In quanteda, stopwords get removed inside the dfm() function.
# Create DFM
mydfm <- dfm(newtokens2, remove = stopwords())
Next, lets remove sparse terms from the DFM. min_count will set the minimum number of total occurrences in the DFM that must appear for the word to be kept in. min_docfreq sets the minimum number of different documents that word has to appear in.
# Trim DFM with dfm_trim() function
trimdfm <- dfm_trim(mydfm, min_count = 10, min_docfreq = 5)
# See what data looks like - optional
trimdfm[1:10, 1:15]
## Document-feature matrix of: 10 documents, 15 features (86.7% sparse).
## 10 x 15 sparse Matrix of class "dfm"
## features
## docs go point onli n great world e got wat ok lar u free entri 2
## text1 1 1 1 1 1 1 1 1 1 0 0 0 0 0 0
## text2 0 0 0 0 0 0 0 0 0 1 1 1 0 0 0
## text3 0 0 0 0 0 0 0 0 0 0 0 0 1 2 1
## text4 0 0 0 0 0 0 0 0 0 0 0 2 0 0 0
## text5 0 0 0 0 0 0 0 0 0 0 0 0 0 0 0
## text6 0 0 0 0 0 0 0 0 0 1 0 0 0 0 0
## text7 0 0 0 0 0 0 0 0 0 0 0 0 0 0 0
## text8 0 0 0 0 0 0 0 0 0 0 0 0 0 0 0
## text9 0 0 1 0 0 0 0 0 0 0 0 0 0 0 0
## text10 0 0 0 0 0 0 0 0 0 0 0 1 2 0 0
# Turn DFM into a dataframe
mydf <- data.frame(trimdfm)
The first variable in this dataframe is useless. I also want to append my target variable on and call it “Category”.
# Drop "document" variable
mydf <- select(mydf, -document)
# Append variables on to that dataframe
mydf2 <- cbind(raw_data$Category, mydf)
# Rename the raw_data$Category variable to "Category"
names(mydf2)[1] <- "Category"
Now I’ve got a dataframe of data that I can train a model on.
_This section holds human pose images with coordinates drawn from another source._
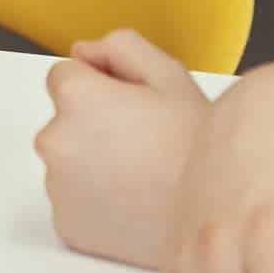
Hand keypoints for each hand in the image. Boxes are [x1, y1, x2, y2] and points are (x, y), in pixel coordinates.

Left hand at [35, 28, 210, 268]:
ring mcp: (57, 188)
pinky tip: (136, 201)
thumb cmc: (199, 147)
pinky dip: (96, 201)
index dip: (101, 85)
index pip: (65, 75)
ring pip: (69, 162)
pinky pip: (75, 202)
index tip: (131, 106)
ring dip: (93, 163)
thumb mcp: (171, 75)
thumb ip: (120, 47)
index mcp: (75, 97)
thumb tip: (82, 52)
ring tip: (144, 174)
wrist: (220, 217)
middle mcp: (53, 141)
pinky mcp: (67, 225)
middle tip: (145, 142)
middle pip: (64, 121)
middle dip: (93, 124)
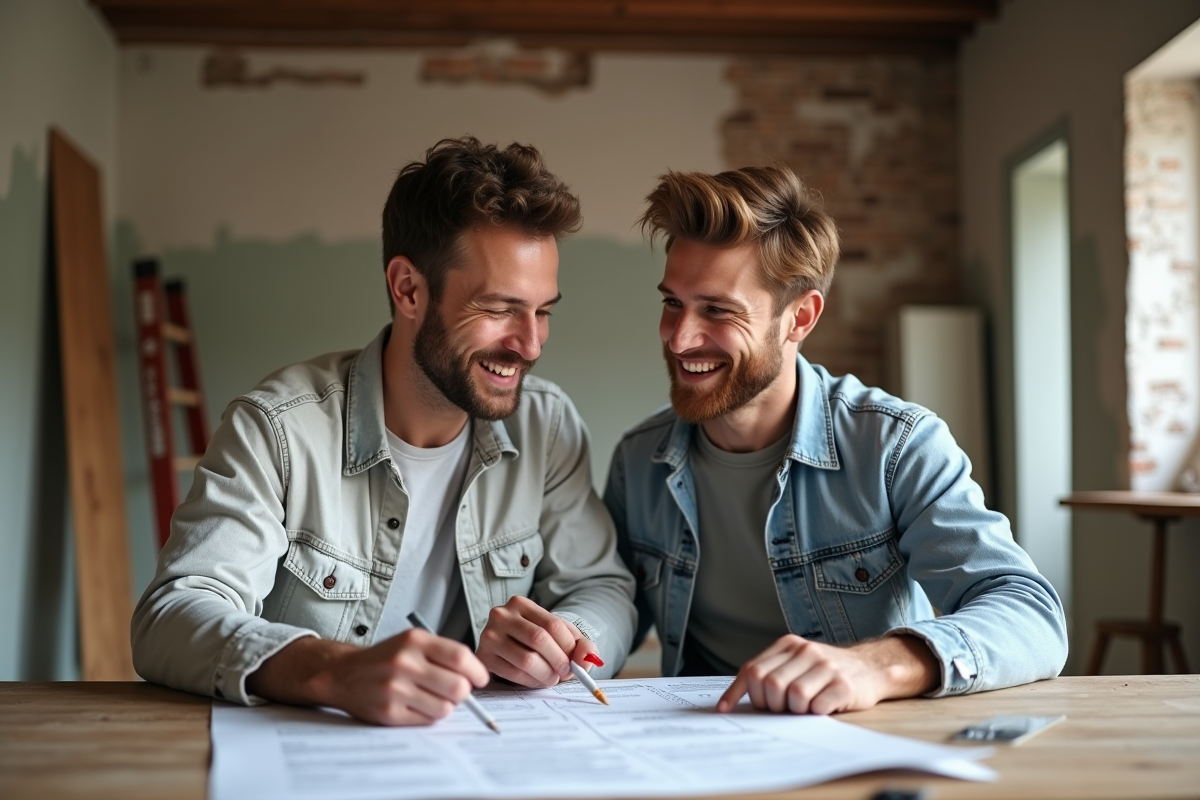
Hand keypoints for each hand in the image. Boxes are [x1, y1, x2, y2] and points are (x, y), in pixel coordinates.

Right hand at [248, 629, 489, 725]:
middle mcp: (404, 663)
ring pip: (445, 708)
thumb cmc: (386, 659)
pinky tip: (415, 706)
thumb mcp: (412, 643)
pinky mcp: (388, 712)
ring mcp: (395, 689)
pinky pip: (427, 721)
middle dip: (463, 693)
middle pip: (458, 687)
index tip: (480, 679)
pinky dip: (428, 716)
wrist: (343, 674)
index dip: (477, 671)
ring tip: (431, 698)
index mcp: (414, 641)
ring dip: (445, 706)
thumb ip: (444, 654)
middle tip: (455, 691)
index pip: (461, 657)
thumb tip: (476, 679)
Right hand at [477, 595, 597, 687]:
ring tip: (552, 677)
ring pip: (527, 660)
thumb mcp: (562, 636)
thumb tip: (587, 659)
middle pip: (539, 640)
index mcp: (520, 603)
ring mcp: (489, 636)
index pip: (552, 624)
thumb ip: (582, 646)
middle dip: (559, 661)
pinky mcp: (484, 658)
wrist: (509, 647)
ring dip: (547, 675)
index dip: (568, 647)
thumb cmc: (539, 640)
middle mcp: (501, 615)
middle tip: (566, 673)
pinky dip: (532, 681)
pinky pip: (514, 674)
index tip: (575, 662)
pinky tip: (537, 679)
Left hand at [716, 634, 937, 714]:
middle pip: (770, 684)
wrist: (869, 669)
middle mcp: (806, 651)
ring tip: (805, 706)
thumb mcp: (794, 664)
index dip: (739, 693)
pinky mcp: (844, 685)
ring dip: (795, 710)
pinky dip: (814, 713)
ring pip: (793, 696)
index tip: (725, 710)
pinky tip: (821, 707)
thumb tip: (728, 703)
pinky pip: (816, 707)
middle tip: (781, 709)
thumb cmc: (823, 672)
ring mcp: (826, 667)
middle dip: (771, 705)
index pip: (753, 669)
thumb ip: (767, 674)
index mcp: (789, 645)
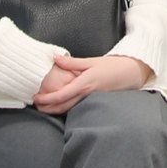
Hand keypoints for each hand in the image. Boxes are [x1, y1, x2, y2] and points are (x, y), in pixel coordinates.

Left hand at [34, 52, 154, 114]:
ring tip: (43, 107)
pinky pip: (76, 107)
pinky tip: (59, 105)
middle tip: (35, 105)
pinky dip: (65, 108)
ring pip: (69, 109)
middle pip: (62, 106)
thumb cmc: (112, 66)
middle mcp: (86, 95)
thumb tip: (55, 58)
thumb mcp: (91, 61)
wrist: (131, 74)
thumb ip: (71, 62)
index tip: (36, 97)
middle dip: (47, 108)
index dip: (46, 99)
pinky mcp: (93, 101)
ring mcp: (90, 100)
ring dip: (54, 110)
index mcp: (84, 84)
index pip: (61, 95)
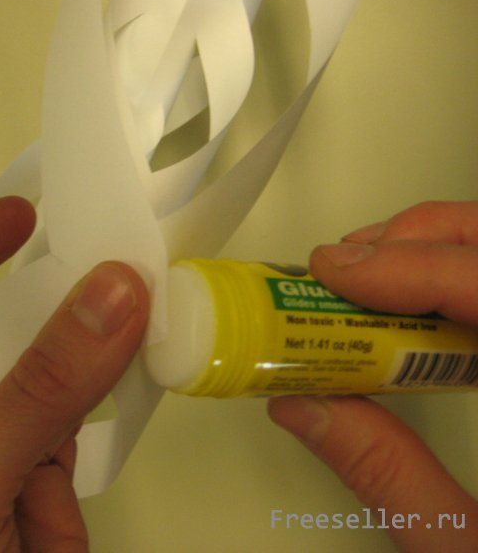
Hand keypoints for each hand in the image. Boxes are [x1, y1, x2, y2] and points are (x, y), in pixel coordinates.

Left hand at [0, 197, 148, 551]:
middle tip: (106, 254)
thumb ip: (34, 396)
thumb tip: (101, 300)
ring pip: (58, 378)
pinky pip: (87, 427)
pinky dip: (111, 403)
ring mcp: (7, 456)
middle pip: (5, 335)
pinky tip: (128, 381)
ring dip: (92, 346)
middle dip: (51, 299)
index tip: (20, 215)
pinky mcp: (51, 491)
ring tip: (133, 299)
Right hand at [268, 201, 477, 551]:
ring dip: (434, 252)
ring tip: (362, 277)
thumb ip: (391, 476)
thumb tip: (299, 406)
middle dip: (423, 240)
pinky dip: (453, 282)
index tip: (334, 271)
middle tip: (342, 266)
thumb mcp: (469, 550)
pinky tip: (407, 306)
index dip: (419, 265)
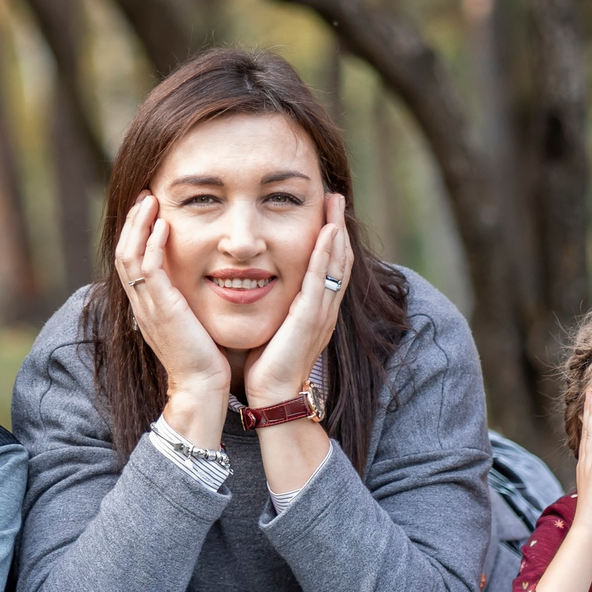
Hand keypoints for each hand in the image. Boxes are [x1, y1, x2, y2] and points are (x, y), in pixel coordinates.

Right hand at [112, 192, 228, 446]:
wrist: (202, 388)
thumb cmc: (204, 359)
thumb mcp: (190, 323)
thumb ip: (185, 302)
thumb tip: (195, 285)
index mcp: (146, 306)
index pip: (131, 261)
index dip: (136, 233)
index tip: (148, 209)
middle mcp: (141, 304)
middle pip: (123, 252)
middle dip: (133, 221)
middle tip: (145, 194)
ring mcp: (147, 307)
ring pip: (130, 256)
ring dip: (139, 224)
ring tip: (150, 199)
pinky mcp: (161, 309)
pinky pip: (149, 269)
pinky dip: (153, 243)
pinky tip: (164, 224)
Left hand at [241, 192, 352, 407]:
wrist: (272, 396)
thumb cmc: (267, 366)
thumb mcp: (273, 327)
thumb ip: (273, 307)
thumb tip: (253, 286)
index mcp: (314, 310)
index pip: (327, 267)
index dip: (328, 239)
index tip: (325, 212)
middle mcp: (324, 308)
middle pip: (339, 259)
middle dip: (338, 226)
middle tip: (335, 196)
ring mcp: (321, 313)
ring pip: (337, 264)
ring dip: (337, 231)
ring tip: (335, 203)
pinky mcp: (311, 318)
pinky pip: (323, 280)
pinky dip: (327, 254)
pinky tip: (328, 232)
Let’s save this file that way we can easily load it into other documents and do some model building.
# Save mydf2
getwd()
## [1] "P:/NS DMC 2018"
saveRDS(mydf2, "text_df_2.Rds")
Now that mydf2 dataframe has been saved onto my computer. Specifically, it got saved into wherever my working directory is. You can view or change your working directory right above that saveRDS() function to see or set the folder you want the file saved into.
Now, we can use readRDS() later to pull this nice dataframe back into your environment and start building models on it.